Session Title: Imaging IV
Session Date/Time: Sunday 20/09/2015 | 11:00-13:00
Paper Time: 12:04
First Author: : S.Haldar UNITED KINGDOM
Co Author(s): : N. Davies
PURPOSE:This study investigates the use of image analysis software to calculate rate of change of fluorescence in the fundus image and automatically delineate abnormal rate of change to identify hyper and hypofluorescent areas. This may allow clinicians a more objective method for examining the results of an angiographic study.

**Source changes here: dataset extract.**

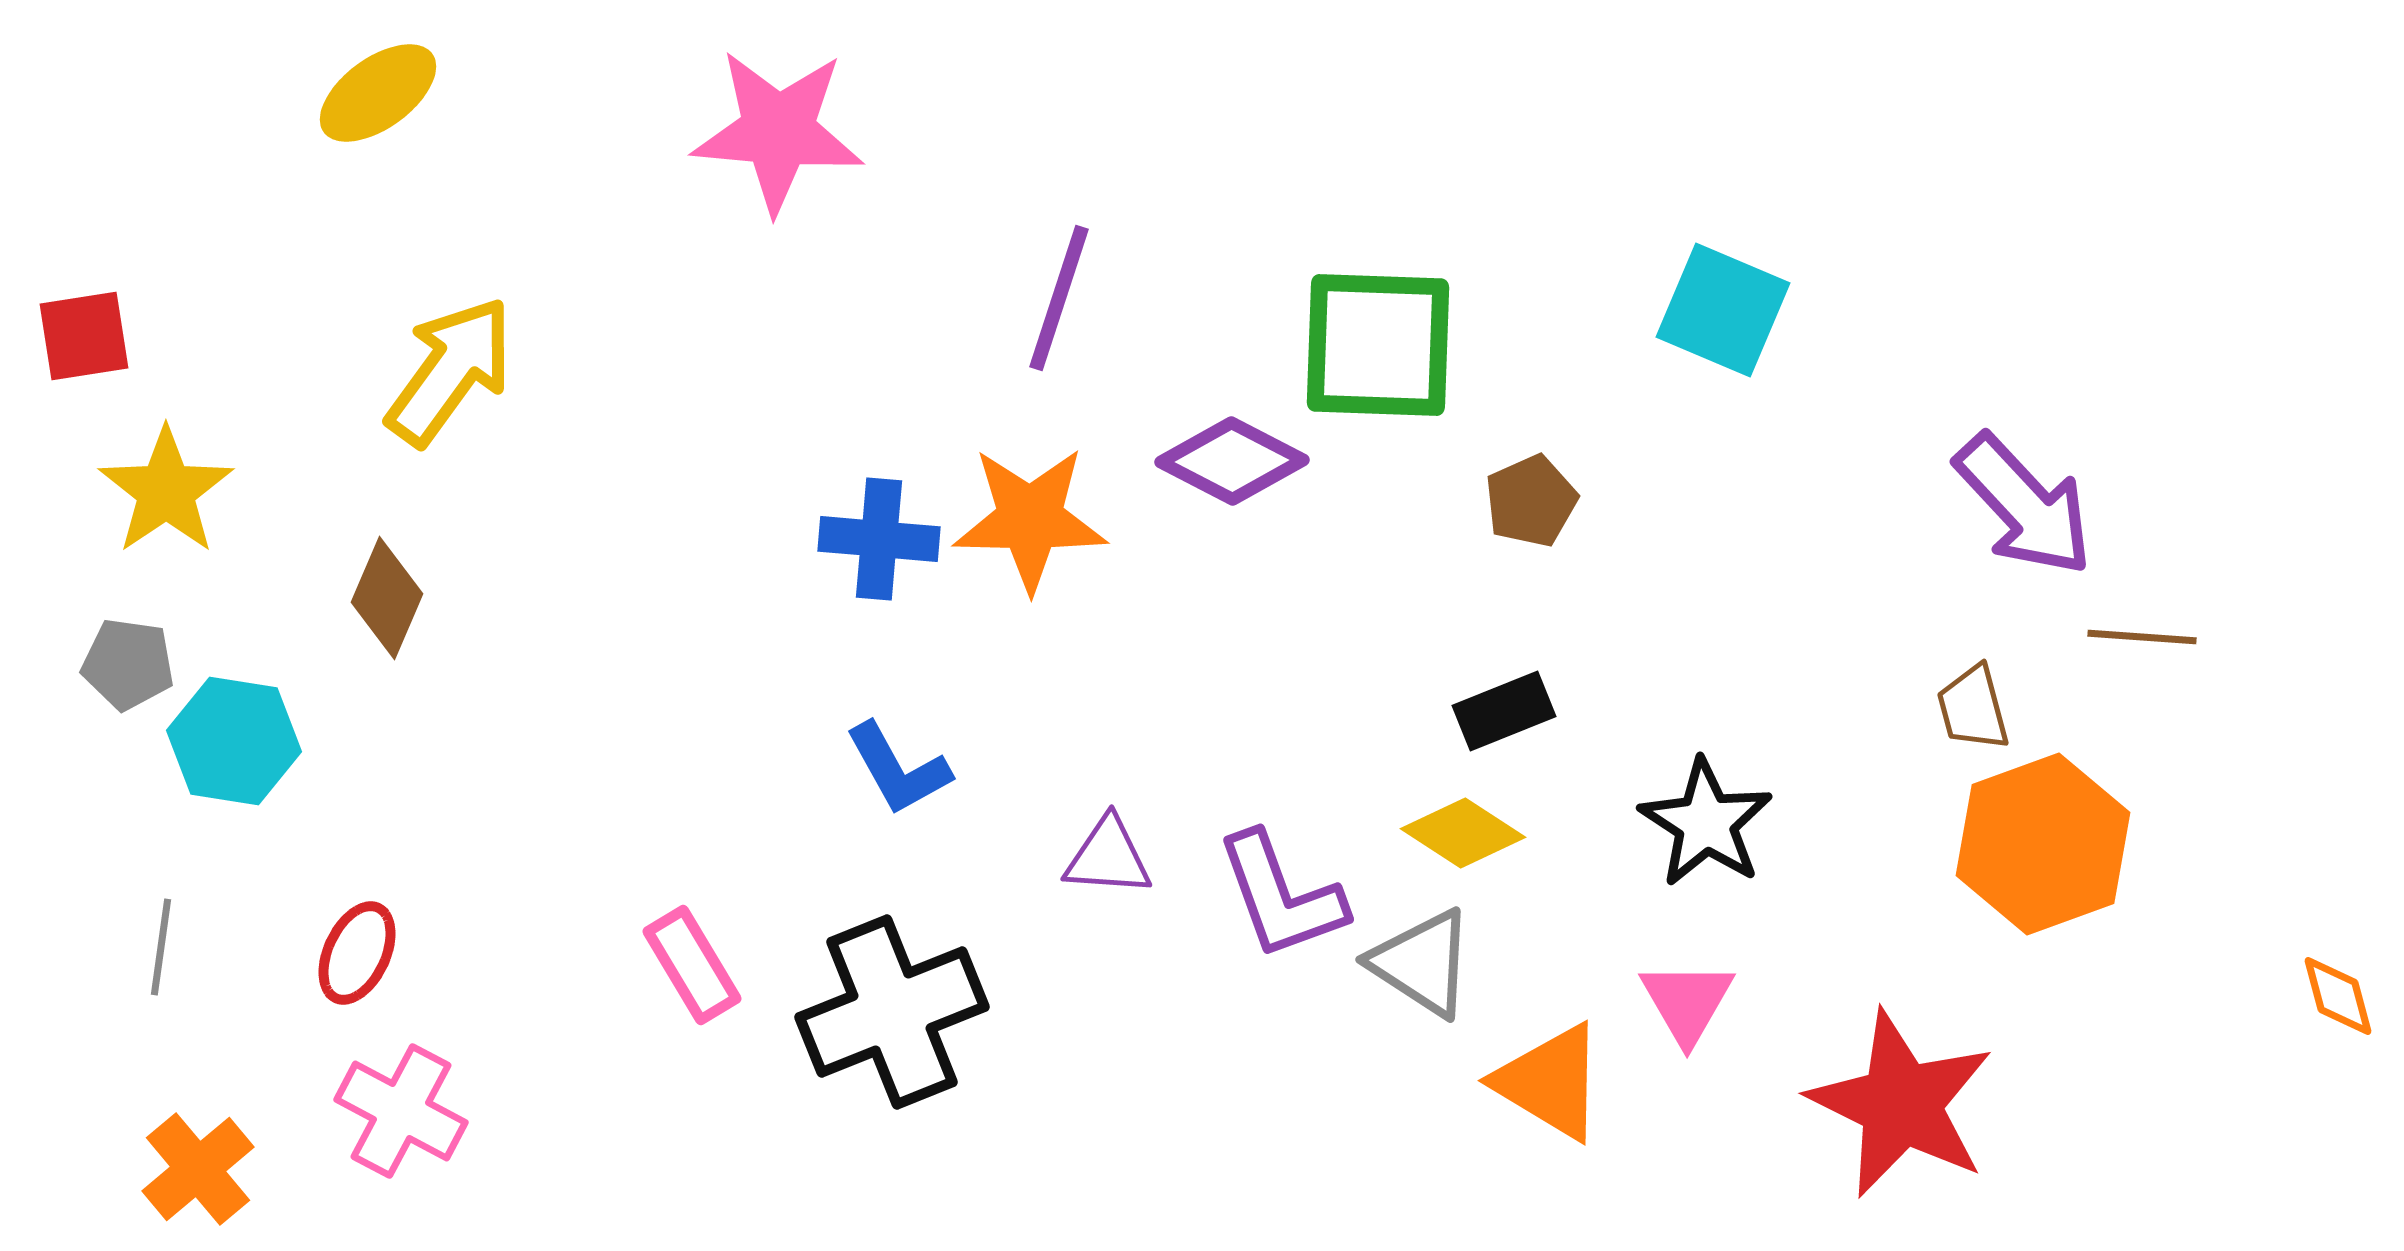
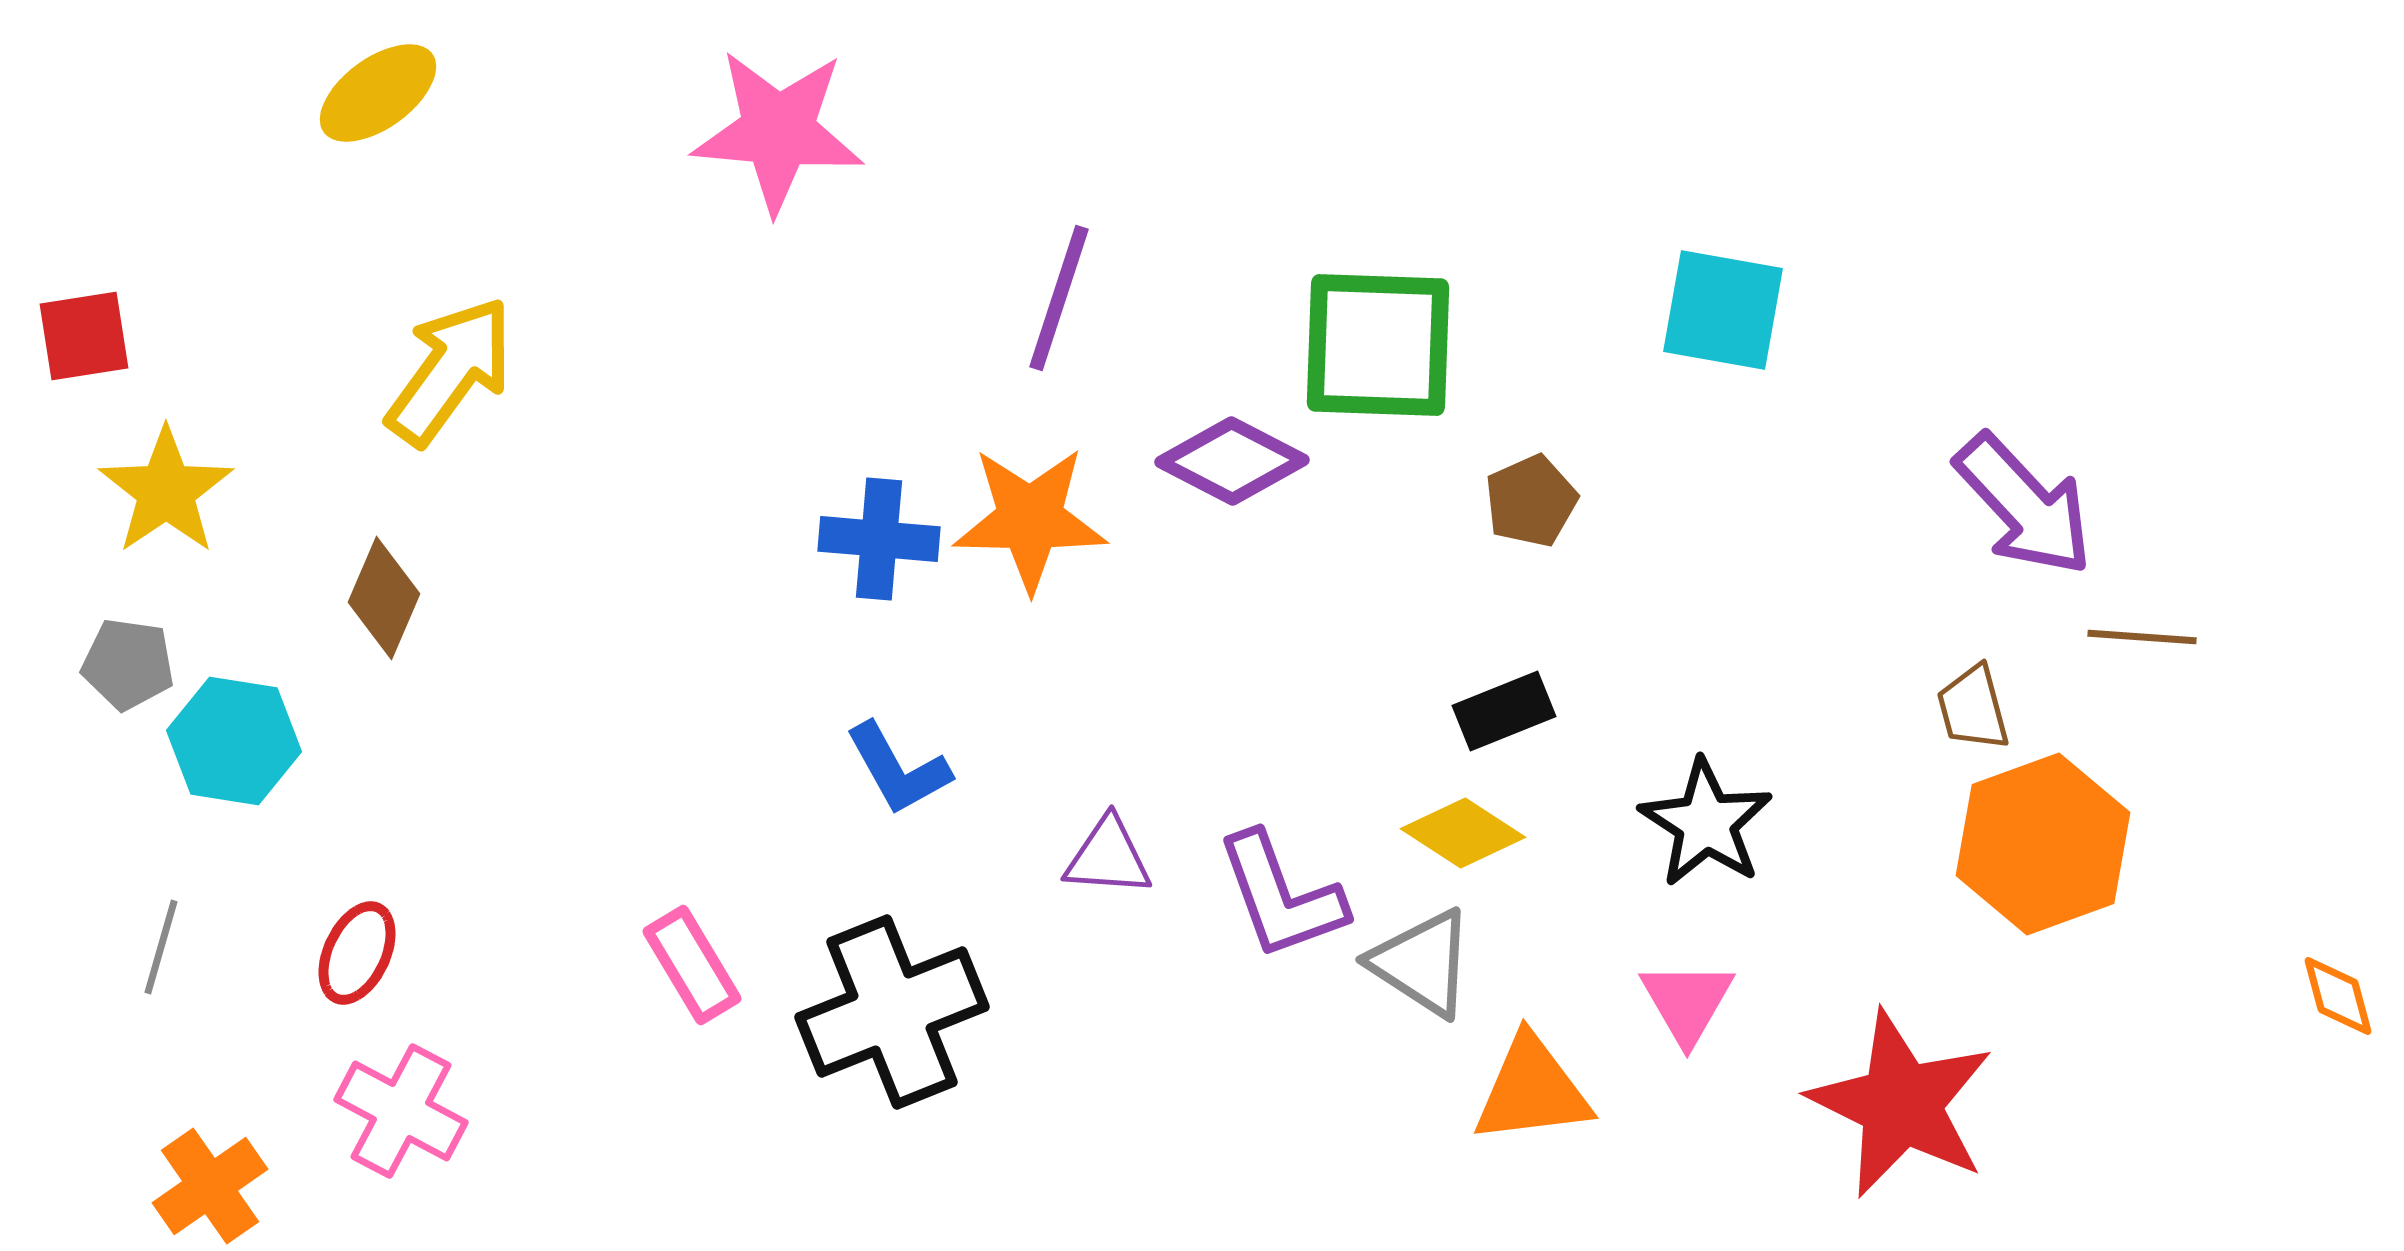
cyan square: rotated 13 degrees counterclockwise
brown diamond: moved 3 px left
gray line: rotated 8 degrees clockwise
orange triangle: moved 18 px left, 8 px down; rotated 38 degrees counterclockwise
orange cross: moved 12 px right, 17 px down; rotated 5 degrees clockwise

Post acquisition analysis of digital fluorescein angiograms
Software was written using MATLAB R2014a (Mathworks Inc). Image registration to align angiographic frames was performed using cross-correlation for translational alignment and a Euclidean warping algorithm to correct for rotation and scaling. Median values for each aligned frame were calculated and plotted as a function of time acquired. The frames were separated into dye entry (first) phase and recirculation (second) phases based on the highest median value obtained. Fluorescence gradients (in fluorescence units/sec) were calculated at each pixel for both phases. Finally a gradient classifier identified areas of hyper and hypo fluorescence. Positive gradients in the second phase were used to identify hyperfluorescent pixels and the lowest quartile gradients in both first and second phases identified hypofluorescent pixels.
70 angiograms were analysed from patients. 3 failed the registration process leaving angiograms from 28 patients with diabetes, 28 with AMD, 4 with vein occlusion and 7 with other retinal conditions. First phase gradients ranged from 1.7 units/sec (SD 3.4) to 12.8 units/sec (SD 8.9) and second phase from -0.3 units/sec (SD 0.8) to +0.3 units/sec (SD 1.0). Hyperfluorescence ranged from 0% to 23% in the registered angiogram area. Areas of hypofluorescence ranged from 0% to 12%.
The software was able to identify areas of abnormality in each aligned angiogram and the success rate of the alignment algorithm was 96%. The areas of hyperfluorescence were identified as positive gradients in the second angiographic phase and hypofluorescence based on low gradients in both phases. Data relating to gradients at individual pixels can be reviewed, leading to a more standardised analysis of rates of fluorescence. Areas of quantified abnormality can be subsequently colour-coded and overlaid onto an angiographic frame and/or the aligned colour fundus photograph for ease of interpretation.